Его письма к Золя, относящиеся к этому периоду, свидетельствуют о подспудно одолевавшем его смущении. Золя стал большим человеком, он же по-прежнему топчется на месте. Этот мир не для него. Он рассыпался в неуклюжих любезностях, с трудом маскировавших его неловкость, если, конечно, за всем этим не крылись ирония и уязвлённая гордость: «С благодарностью, твой давнишний товарищ по коллежу в 1854 году». 1 мая 1880 года Сезанн обратился к другу с просьбой от имени своих собратьев по цеху — группы импрессионистов, хотевших с его помощью опубликовать в «Ле Вольтер» письмо Ренуара и Моне, возмущённых «плохим размещением» их картин на Салоне. Кроме того, они требовали проведения в следующем году выставки «чистых импрессионистов». Поль чуть ли не извинялся за этот демарш: «Я всего лишь выполняю роль посредника и не более того». В том же письме он сообщал другу о «крайне печальном событии, каковым явилась кончина Флобера», и это было для него не просто красивой фразой.

Письмо это имело продолжение. Верный Золя понял, что его просят начать новую кампанию в защиту друзей-художников. Он не просто опубликовал письмо Моне и Ренуара, но и возобновил полемику о судьбах живописи ровно с того самого места, на каком закончил её 14 лет назад. И хотя его представления о живописи оставались такими же путаными, как и прежде, слово его приобрело совершенно иной вес. Золя опубликовал в «Ле Вольтер» серию из четырёх пространных статей под общим названием «Натурализм в Салоне». Надо заметить, что он со своими откровениями не оправдал тех надежд, что возлагали на него художники. Первую из статей, напечатанных во второй половине июня 1880 года, Золя начал с вдохновенной защиты импрессионистов:

«Их считают насмешниками и шарлатанами, издевающимися над публикой и специально поднимающими шумиху вокруг своих произведений, тогда как они, напротив, являются строгими и последовательными наблюдателями жизни. Мне кажется, мало кто знает, что большинство этих борющихся за свои права художников люди бедные, едва не погибающие от непосильного труда, нужды и усталости. Довольно странные они насмешники, эти мученики своей веры!»

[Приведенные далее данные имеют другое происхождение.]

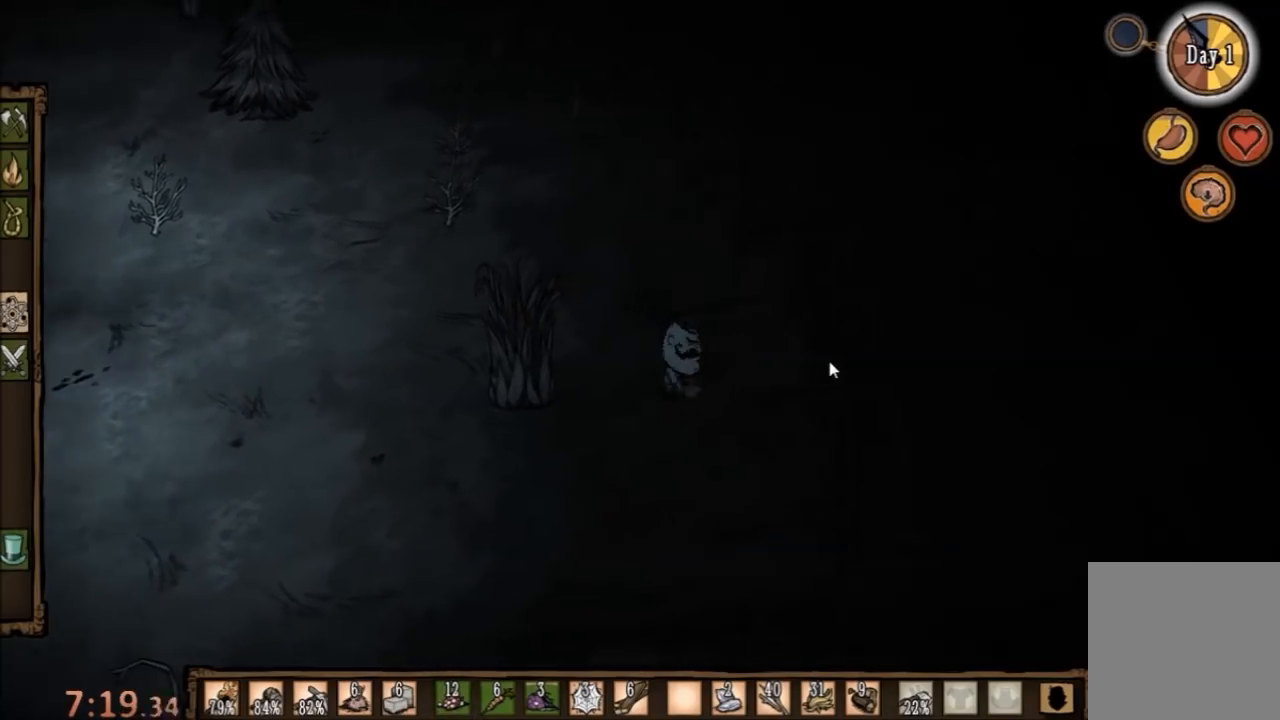
{"keys": ["a", "w"], "mouse": [], "events": [[433, "a", "down"], [433, "w", "down"]]}
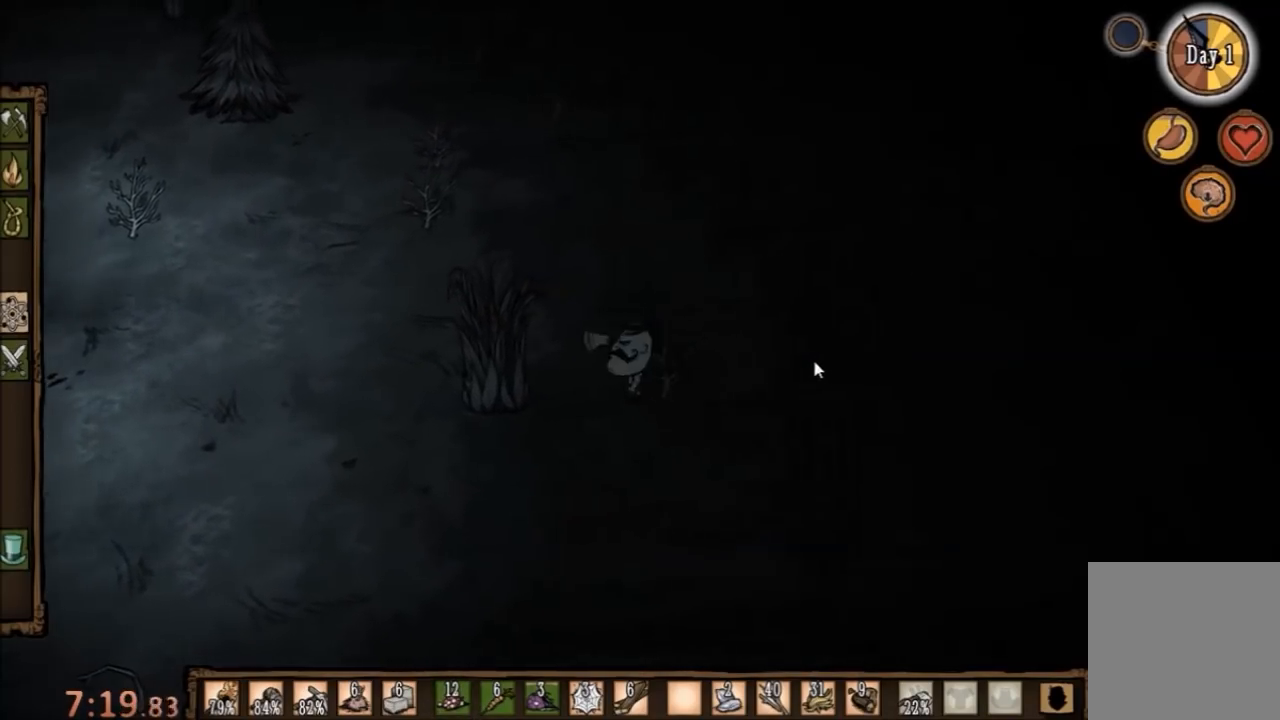
{"keys": ["w"], "mouse": [], "events": [[500, "a", "up"]]}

Такое вот восхваление, очень в духе Золя. Но автор романа «Нана» тут же принялся делать оговорки. На его взгляд, последняя выставка импрессионистов сослужила им плохую службу. Нет сомнений, что импрессионизм — это передовой отряд современной живописи, та «подымающаяся волна модернизма, которую не остановить, которая мало-помалу подмывает Школу изящных искусств, Академию, все их приёмы и все их условности». В общем, разве можно в век железных дорог рисовать так же, как в эпоху Людовика XIV? Но при этом не является ли ошибкой проведение подобных групповых выставок? Не позволяют ли они разным посредственным художникам просачиваться в образовавшуюся брешь? И напоследок, in cauda venenum[176], убийственное замечание: «К великому несчастью, ни один из художников этой группы не сумел мощно и неопровержимо воплотить в своих произведениях новые истины, которые только начинают обретать в их творчестве более-менее чёткие формы». А далее напрашивается мысль: то, к чему импрессионизм ещё только стремится, натурализм уже нашёл благодаря ему, Золя. И он продолжает: «Эти новые истины неоспоримы, но нигде, ни у одного из них мы не видим их воплощения в жизнь уверенной рукой мастера. Все эти художники лишь предвестники будущего, гения среди них нет, он ещё не родился. Всем понятно, чего они добиваются, и их право на это никто не оспаривает, но тщетно мы будем искать среди их работ шедевр, который бы зримо утвердил их истину и заставил бы склонить перед ней голову Так что борьба импрессионистов пока не принесла ожидаемых результатов, их творения не доросли до уровня их притязаний, они всё что-то лепечут и никак не могут найти нужные слова»[177]. Посыл понятен: у импрессионистов нет лидера, нет своего гения; если бы он имелся, успех у публики им был бы обеспечен, пример тому — он сам и его романы.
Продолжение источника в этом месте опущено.